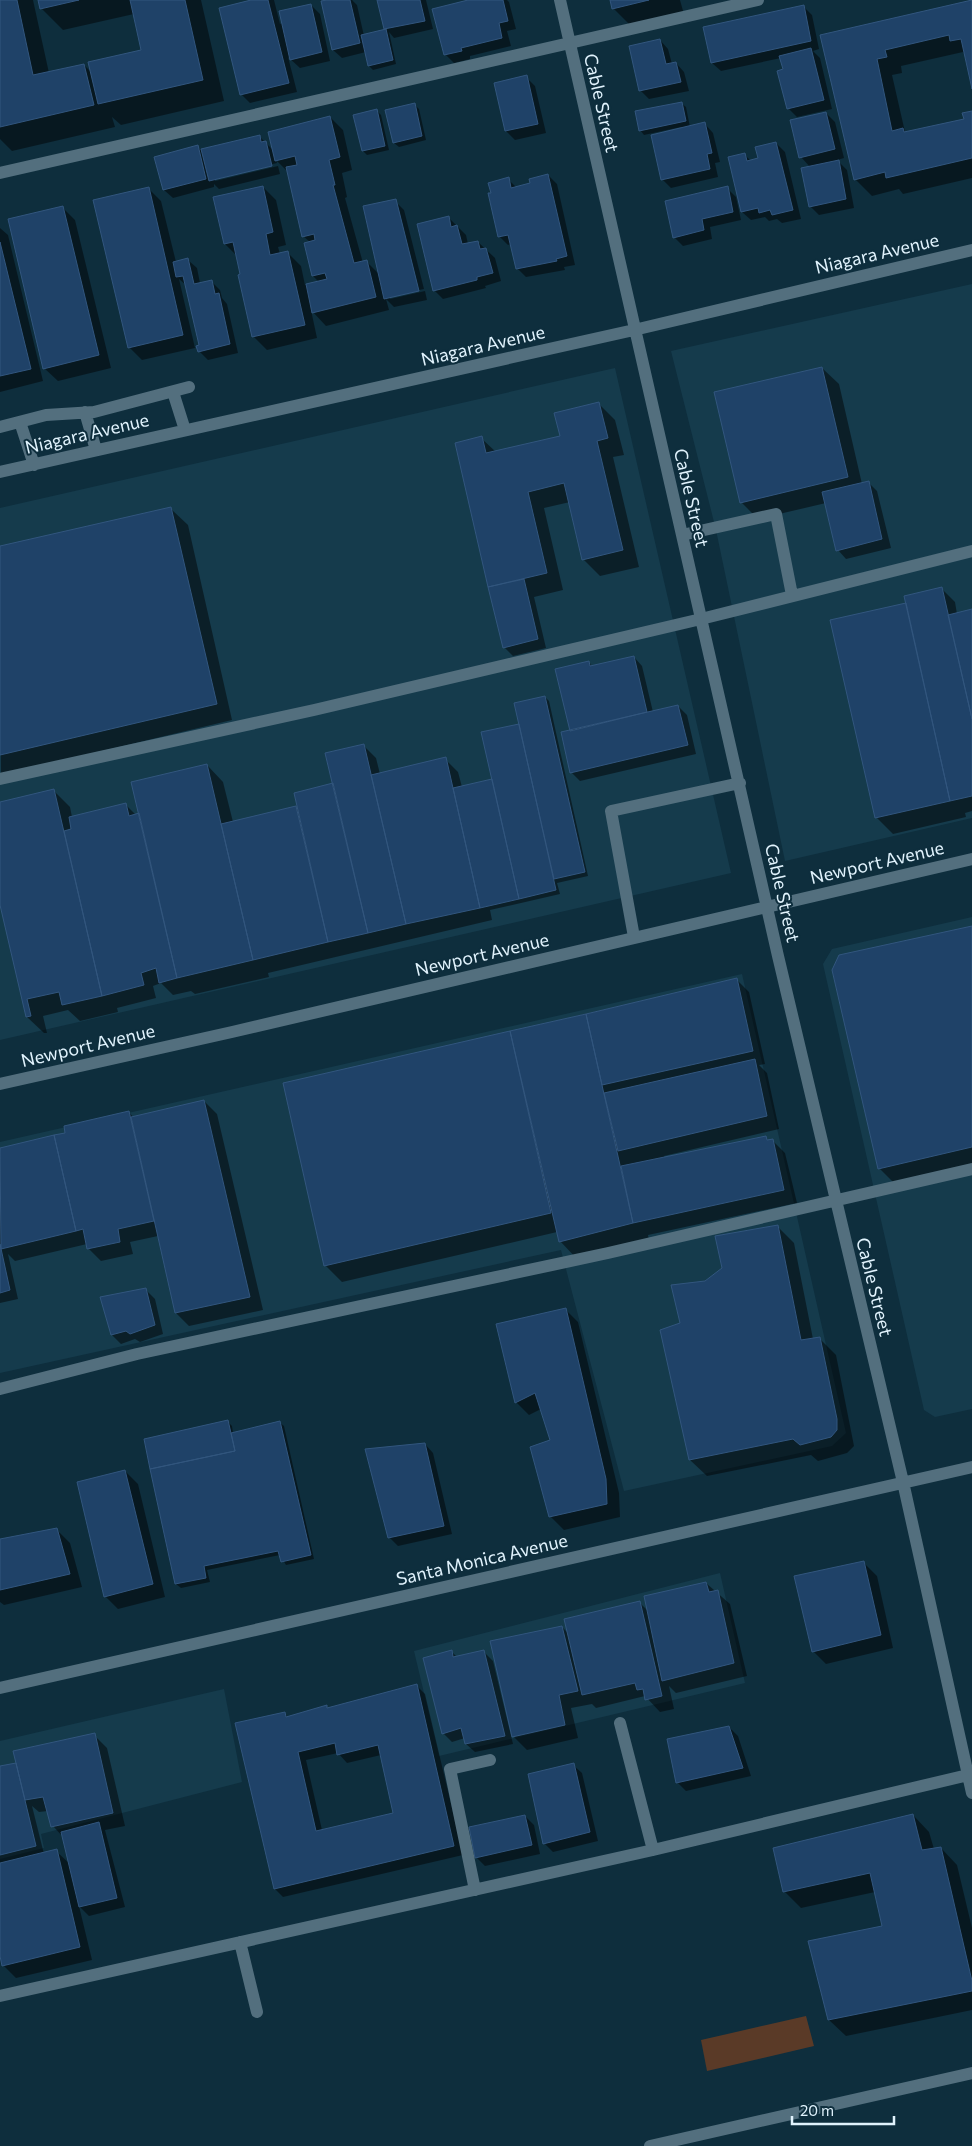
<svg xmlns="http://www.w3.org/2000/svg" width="972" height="2146" viewBox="0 0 972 2146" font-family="Commissioner,sans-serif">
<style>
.built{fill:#153b4c}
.green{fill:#5a3a27}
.shadow{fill:#0007;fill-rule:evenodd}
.building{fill:#1f4268;stroke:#32567e;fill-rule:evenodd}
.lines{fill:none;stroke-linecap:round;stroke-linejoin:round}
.minor{stroke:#536f7e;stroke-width:12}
.labels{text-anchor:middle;stroke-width:4;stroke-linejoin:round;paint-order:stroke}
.street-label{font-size:18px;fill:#e1f3fd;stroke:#0e2e3d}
</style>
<rect width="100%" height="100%" fill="#0e2e3d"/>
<path class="built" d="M972,284V818L785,861L716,530L671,351Z
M615,368L731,873L0,1040V508Z
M972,917V1409L935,1417L924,1410L823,964L832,949Z
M742,974L846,1433L832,1446L624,1491L561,1250L0,1373V1142Z
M720,1573L745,1683L439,1756L414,1651Z
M224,1689L242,1782L41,1834L44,1848L0,1859V1741Z"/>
<path class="green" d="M806,2016L814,2046L707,2071L701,2040Z"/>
<path class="shadow" d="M0,0H33L49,73L84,65L92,73L142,51L134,14L63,30L41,8L39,0H201L224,101L121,125L112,117L115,127L12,151L0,139Z
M253,0H274L280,24L311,5L320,14L330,61L300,68L288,57L297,92L250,103L241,94Z
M332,0H352L357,5L364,36L387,30L379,0H426L433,29L394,38L389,32L396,64L373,70L369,66L366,52L342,58L333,50Z
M473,0H507L509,2L516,29L507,31L511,46L470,56V59L454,63L445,54Z
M612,0H680L685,18L635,30L613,8Z
M972,1V83L966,55L963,52L901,66L902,73L892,75L905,132L965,120L972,112V178L903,194L899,189L872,196L855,179L821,36Z
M803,6L812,15L819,49L813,51L820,58L832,109L797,117L788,108L781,58L721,71L712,63Z
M660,40L668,49L672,64L676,63L684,72L689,91L649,99L640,90Z
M526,77L535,86L546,133L515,140L506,131Z
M681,103L686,107L690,127L705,124L713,133L720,162L715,163L718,177L671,188L662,179L681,127L644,135L640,130Z
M414,104L419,109L426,140L399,147L394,143L387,111Z
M377,111L381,115L389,150L367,155L363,151Z
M826,113L835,122L844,158L837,160L847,170L854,208L819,215L810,206V167L801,157Z
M330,117L343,130L352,170L342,173L347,197L345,198L363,263L367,262L380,275L395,201L404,210L424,289L390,296V299L425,291L427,300L394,307L386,299L389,310L326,326L311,310L317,338L267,350L254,337L239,276L242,275L238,257L225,244L263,187L276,200L286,245L278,247L280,254L288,253L301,266L305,285L319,282L313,276L305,244L310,242L303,236L288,172L276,160L277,163L215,178V181L278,166L280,174L219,189L214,184V187L173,198L164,190L197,147L201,150L259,136L274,151Z
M776,143L785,152L801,219L782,223L777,219L769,221L765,217L751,220L742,212L745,155L751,161L760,159Z
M548,175L557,184L575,265L564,267L565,270L526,277L517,268L511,244L508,245L499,236L492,193L508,179L517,188L531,184Z
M148,188L161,201L176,262L188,260L197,268L200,283L211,281L220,290L222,298L227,304L238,353L208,360L199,351L201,346L187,286L179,279L195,348L142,360L129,347Z
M727,188L736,197L741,220L710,227L712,239L683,246L674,237Z
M62,207L75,220L111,368L58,381L44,368Z
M449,218L466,235L468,244L478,242L495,258L501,281L485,286L486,288L443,299L434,290Z
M0,228L8,235L43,381L0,392Z
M822,368L839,384L862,484L868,482L877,491L891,548L846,559L838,550L826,503L758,519L741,502Z
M599,404L615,420L624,455L613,457L639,567L600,576L583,559L570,502L544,508L563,590L534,597L546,648L513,656L504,647L456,444L481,438L496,452L561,437Z
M171,509L188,525L232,720L1,775L0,548Z
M942,589L955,602L957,614L972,611V811L965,813L966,817L893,834L876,817L905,605Z
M634,657L642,666L653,712L678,706L687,715L696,754L580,781L571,772V732L589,662L593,667Z
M545,697L549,701L588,876L557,883L560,894L490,910L492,920L268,973L269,977L195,994L191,991L173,995L161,983L153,986L156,998L117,1008L118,1012L80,1021L68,1010L43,1016L47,1033H44L27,1017L0,900V803L54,791L70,807L72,817L125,804L136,815L207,765L223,782L233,822L298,807L334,784L363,745L376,758L380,774L445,759L458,772L462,787L494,779L521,725Z
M972,927V1167L896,1185L879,1168Z
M736,979L749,992L765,1064L759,1065L767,1073L779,1129L664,1156L665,1158L765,1137L769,1141L772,1140L785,1153L797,1203L648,1235L649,1240L576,1258L560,1241L557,1232L342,1282L325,1265L284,1084Z
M204,1101L217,1114L263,1310L189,1326L176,1313L158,1236L130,1242L133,1254L101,1261L88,1248L87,1244L15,1261L8,1254L18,1299L0,1303V1149L66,1134L129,1112L134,1118Z
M777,1226L794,1243L813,1339L819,1338L836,1355L854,1446L847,1453L818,1461L811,1455L707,1476L690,1460L682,1324L705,1282Z
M146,1290L155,1299L163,1334L140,1342L135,1339L121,1344L112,1335L102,1298Z
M565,1309L578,1322L619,1493L620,1517L564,1530L551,1517L532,1448L551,1441L541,1409L529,1415L516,1402Z
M228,1422L232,1426L233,1433L279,1422L284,1426L314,1559L286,1565L280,1555L207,1570L210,1582L181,1588L176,1584Z
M425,1444L433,1453L452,1534L398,1546L389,1537Z
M125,1471L138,1484L165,1597L118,1609L105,1596Z
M57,1530L70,1543L82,1587L4,1605L0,1602V1541Z
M864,1563L877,1576L893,1648L826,1664L813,1651Z
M706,1583L730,1604L747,1676L676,1693L669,1686L674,1709L660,1712L645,1696L596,1708L592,1704L571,1708L578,1738L527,1750L514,1737L562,1627L569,1634L640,1603L648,1611Z
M452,1652L457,1657L484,1652L493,1661L513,1744L475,1752L466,1744L465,1738L452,1742L443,1733Z
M416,1685L425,1694L463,1855L283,1897L275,1889L284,1713L289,1718L326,1706L329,1709ZM338,1753L347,1763L381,1755L395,1814L322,1830L306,1760Z
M729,1727L738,1736L751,1776L686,1791L677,1782Z
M94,1735L107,1748L125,1826L105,1830L125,1907L89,1916L79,1906L92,1960L16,1978L3,1965L0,1950V1768L17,1764ZM32,1806L39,1812L48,1811L53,1826L63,1837L70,1864L56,1851L44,1854Z
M573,1765L582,1773L598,1841L553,1852L544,1843Z
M913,1815L929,1832L934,1849L941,1848L957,1865L972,1928V2010L846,2036L829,2020L884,1927L875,1892L801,1908L784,1891Z
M525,1816L534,1825L540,1854L485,1866L476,1857Z"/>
<path class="building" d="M0,0H17L33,75L84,64L94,105L0,127Z
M38,0H79L40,9Z
M130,0H185L203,80L98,104L88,62L141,50Z
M251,0H268L289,83L240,95L219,8Z
M327,0H350L360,43L332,50L321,1Z
M377,0H420L425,21L384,29Z
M468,0H503L508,21L499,23L502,38L461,48L462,51L444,55L432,9Z
M610,0H649L612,9Z
M972,0V89L961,39L950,41L949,35L885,50L887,57L877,59L892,131L903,128L904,132L964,119L962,113L972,111V158L886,178L885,172L854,180L820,35Z
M311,4L322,52L290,60L279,11Z
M804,5L811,41L711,63L703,27Z
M386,29L393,60L368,66L361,35Z
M660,39L666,64L676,62L681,82L639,91L629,46Z
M811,48L824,100L787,109L777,71L783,69L779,56Z
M527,75L538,124L505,131L494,83Z
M682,102L686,121L639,131L635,111Z
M415,103L422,136L393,143L385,110Z
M377,109L385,146L362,151L353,115Z
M826,112L835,149L799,158L790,120Z
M330,116L340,157L329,160L335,185H333L354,263L367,260L376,297L312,313L306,284L327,279L325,273L312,276L304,243L315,240L314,234L302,237L286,167L297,165L295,156L275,161L268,132Z
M705,122L712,153L707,154L710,169L661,180L651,135Z
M260,135L261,142L266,141L272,166L209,181L201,149Z
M776,142L793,210L772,215L770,210L759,213L758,208L741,212L728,157L745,153L747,161L758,158L755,147Z
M198,145L206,179L163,190L154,157Z
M839,160L846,199L809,207L801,168Z
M548,174L567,256L556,259L557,261L516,269L508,235L498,237L488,193H491L488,183L509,177L511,188L530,183L529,179Z
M263,186L273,232L266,234L270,255L288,251L305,325L252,337L238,275L240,274L233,242L224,244L213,197Z
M728,186L733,212L702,219L704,230L673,238L665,201Z
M149,187L183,335L128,348L93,200Z
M396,199L419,291L384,299L363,206Z
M63,206L99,355L43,369L8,219Z
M449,216L451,227L457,225L462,244L478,241L480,249L486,248L493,273L477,277V280L433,291L417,224Z
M0,242L31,369L0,376Z
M188,258L194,284L212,280L215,294L219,293L230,344L198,352L196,346L199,345L183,276L176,277L173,262Z
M822,367L848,477L740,503L714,392Z
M599,402L608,438L597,441L623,550L582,560L564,483L528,492L547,573L488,587L455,443L482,436L486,453L560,436L554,413Z
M869,481L882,539L836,551L822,492Z
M171,507L217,704L0,755V546Z
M524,579L538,639L503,648L488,587Z
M942,587L972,719V796L950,801L904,596Z
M906,603L950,801L875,818L830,620Z
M972,609V719L948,615Z
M634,656L647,712L570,731L555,669L589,661L590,666Z
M545,696L585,872L554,879L514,703Z
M678,705L688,745L570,773L561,732Z
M519,724L556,890L519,899L481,732Z
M364,744L406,924L368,933L325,753Z
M446,757L480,908L406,924L371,775Z
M207,764L253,960L177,978L131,782Z
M492,779L519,899L480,908L453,788Z
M333,783L368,933L328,942L294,793Z
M54,789L102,996L62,1005L59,992L27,999L31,1016L26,1017L0,905V802Z
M126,803L129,816L139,813L177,978L159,983L156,968L141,973L144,985L102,996L64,831L71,829L69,817Z
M296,806L328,942L253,960L221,824Z
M972,926V1147L878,1169L832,970L839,955Z
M737,978L753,1051L602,1085L586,1014Z
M586,1014L633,1223L559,1242L510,1031Z
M510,1031L551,1213L324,1266L283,1083Z
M755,1059L767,1116L618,1151L604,1093Z
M204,1100L250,1297L175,1313L131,1117Z
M129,1111L154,1221L118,1229L120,1242L87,1249L83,1229L76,1231L54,1135L65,1133L64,1126Z
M54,1135L76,1231L1,1249L0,1148Z
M766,1136L767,1140L773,1139L784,1190L633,1223L621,1166Z
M778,1225L801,1340L820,1337L837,1419V1430L831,1437L800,1445L793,1439L689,1460L660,1330L680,1323L671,1285L705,1281L722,1268L715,1236Z
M0,1244L10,1290L0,1293Z
M146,1288L155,1325L130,1334L126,1331L111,1335L100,1297Z
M566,1308L606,1479L607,1504L549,1517L530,1447L550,1440L535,1393L515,1403L496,1324Z
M228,1420L235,1451L150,1469L144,1439Z
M280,1421L311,1555L281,1562L278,1551L204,1566L206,1578L175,1584L150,1469L235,1451L231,1433Z
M425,1443L444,1526L388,1538L365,1449Z
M125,1470L153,1584L104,1597L77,1482Z
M57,1528L70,1574L0,1590V1539Z
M864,1561L881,1635L812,1652L794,1576Z
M706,1582L709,1592L718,1590L734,1663L662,1681L644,1596Z
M640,1601L662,1696L645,1700L643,1689L637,1690L635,1683L582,1695L564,1619Z
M562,1626L578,1691L559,1695L565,1725L512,1737L490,1641Z
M452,1650L453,1657L484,1650L505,1736L465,1744L461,1728L442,1734L423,1658Z
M417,1684L454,1846L274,1889L235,1723L285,1712L286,1717L327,1705V1708ZM335,1743L337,1755L378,1745L393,1813L316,1831L298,1752Z
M729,1726L743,1768L676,1783L667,1739Z
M95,1733L113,1813L51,1827L43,1797L25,1800L13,1751Z
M16,1763L36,1846L0,1855V1766Z
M574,1763L590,1832L543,1844L528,1774Z
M913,1814L922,1850L941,1847L972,1981V1991L828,2020L808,1941L882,1926L870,1873L783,1892L773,1848Z
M525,1815L532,1845L475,1858L469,1827Z
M99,1822L117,1898L79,1907L61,1832Z
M57,1849L80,1947L2,1966L0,1956V1863Z"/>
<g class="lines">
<path class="minor" d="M560,0L778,956L903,1482L972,1793
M0,173L758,0
M173,392L185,430
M85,412L96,450
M20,422L34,465
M0,427L46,415L94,412L189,387
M0,472L634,330L972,250
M682,535L776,514L792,595
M0,779L314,710L701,619L972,551
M634,937L611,811L740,783
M0,1084L232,1032L972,859
M0,1389L137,1354L608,1253L972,1169
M0,1688L972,1467
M620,1723L653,1850
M475,1890L450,1769L490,1760
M240,1942L257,2012
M0,1996L653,1850L972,1774
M650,2146L972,2073"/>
</g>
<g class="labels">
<g class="street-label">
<text transform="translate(601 103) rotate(77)" y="6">Cable Street</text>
<text transform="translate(877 254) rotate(-13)" y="6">Niagara Avenue</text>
<text transform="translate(483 346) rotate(-13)" y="6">Niagara Avenue</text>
<text transform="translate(87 434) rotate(-13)" y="6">Niagara Avenue</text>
<text transform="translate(691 498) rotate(77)" y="6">Cable Street</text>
<text transform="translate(877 863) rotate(-13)" y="6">Newport Avenue</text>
<text transform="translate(782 893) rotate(77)" y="6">Cable Street</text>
<text transform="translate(482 955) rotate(-13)" y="6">Newport Avenue</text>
<text transform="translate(88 1046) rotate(-13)" y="6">Newport Avenue</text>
<text transform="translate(874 1287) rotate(76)" y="6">Cable Street</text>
<text transform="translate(482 1560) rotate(-13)" y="6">Santa Monica Avenue</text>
</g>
</g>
<path d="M792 2116v8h102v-8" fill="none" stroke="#e1f3fd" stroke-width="2.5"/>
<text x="800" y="2116" font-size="15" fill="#e1f3fd" stroke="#0e2e3d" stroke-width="4" paint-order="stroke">20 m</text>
</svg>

*****

- **AIM OF THE TASK**
If a line of the data above holds the string "lines", count it, then state only the total.

- **EXERCISE ANSWER**
2